Home News The Bat Mitzvah Query I Wasn’t Anticipating

The Bat Mitzvah Query I Wasn’t Anticipating

At congregations like my very own, we don’t use our telephones on Shabbat, so we have been unaware that at the time Orli started to recite from the Torah, 1,300 miles away, at Congregation Beth Israel in Colleyville, Texas, a person had taken the rabbi and congregants hostage. Later that nite, once we discovered what was nonetheless unfolding, my associate and I whispered to one another, hoping to protect Orli and her sister, Hana, a second longer, to delay the inevitable query we knew we’d be asked: “Will it occur to us?” Orli had requested the identical query the week after Pittsburgh’s Tree of Life synagogue was attacked in October 2018. She was afraid that we may very well be bombed. Are we secure at the synagogue?

To those questions, I can supply no concrete reply. I don’t wish to lie, although I’m tempted to easily insist that we might be effective. I informed them that our synagogue is effectively fortified. However, my uncertainty in a time of hate and violence, not in contrast to my uncertainty in the face of sickness, destabilizes me. It’s unsettling to allow your youngsters to know, early on, simply how little or no control you actually have. Vulnerability is at all times jarring; it’s by some means extra horrible when you find yourself meant to be a comforting presence. Plus, I’ve got no good fashion for these queries.

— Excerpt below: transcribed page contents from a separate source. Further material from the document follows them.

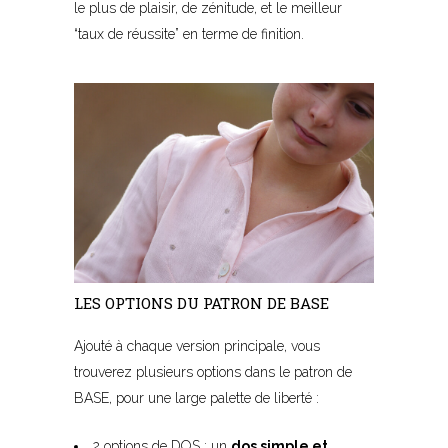
le plus de plaisir, de zénitude, et le meilleur
“taux de réussite” en terme de finition.
LES OPTIONS DU PATRON DE BASE
Ajouté à chaque version principale, vous
trouverez plusieurs options dans le patron de
BASE, pour une large palette de liberté :
2 options de DOS : un
dos simple et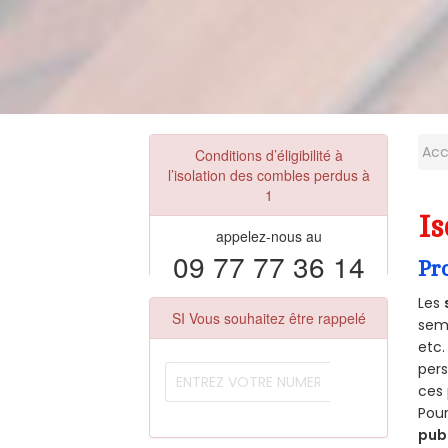
Acc
Conditions d’éligibilité à
l’isolation des combles perdus à
1
Is
appelez-nous au
09 77 77 36 14
Pr
Les
SI Vous souhaitez être rappelé
semb
etc.
per
ces 
Pour
pub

When I was a toddler, I had little problem with my perception of my mother and father’s skill to keep us wholesome. Conversations about concerns have been largely retrospective. We grew up with our Holocaust refugee family who had fled destitution and destruction to deliverance in an American promised land. The previous was horrible, but we have been within the current.

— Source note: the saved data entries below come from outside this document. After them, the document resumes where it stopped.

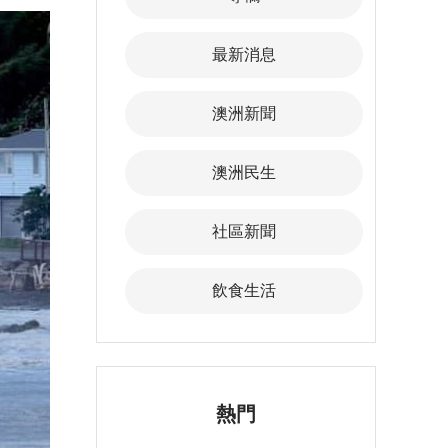
最新消息
澳洲新聞
澳洲民生
社區新聞
飲食生活
熱門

My youngsters, in the meantime, are accustomed to mediports, dwelling fluids, and daily capsule regimens. The ladies intimately know the distinction between minor surgical procedures and major ones. They’ve grown accustomed to our synagogue’s metallic detectors, bag checks, and safety guards; they know by title the everlasting safety officer on the door. Certainly, the officer is aware of Orli’s story effectively. When he noticed us arriving on that Saturday morning for the bat mitzvah, he and my associate, Ian, embraced. They each cried.

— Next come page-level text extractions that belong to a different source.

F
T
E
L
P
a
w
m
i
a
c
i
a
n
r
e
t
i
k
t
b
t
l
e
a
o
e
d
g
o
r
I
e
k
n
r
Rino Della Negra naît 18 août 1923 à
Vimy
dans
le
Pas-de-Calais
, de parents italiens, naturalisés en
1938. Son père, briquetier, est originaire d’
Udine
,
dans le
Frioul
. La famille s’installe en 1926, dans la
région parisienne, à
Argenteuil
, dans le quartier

In “Beshalach” (“When He Let Go”), the Torah portion learned on Jan. 15, the Israelites have fun with their freedom, then panic in the face of uncertainty. They bitterly complain to Moses, who has led them out of Egypt, that they are concerned about their demise by thirst or hunger, which awaits them in the wilderness. The portion ends with a battle with the Amalekites, a battle, the Torah tells us, that continues from era to era. The Amalekites turn out to be a stand-in for a legendary everlasting enemy, an emblem of any evil that subsequently arises in opposition to the Jewish group.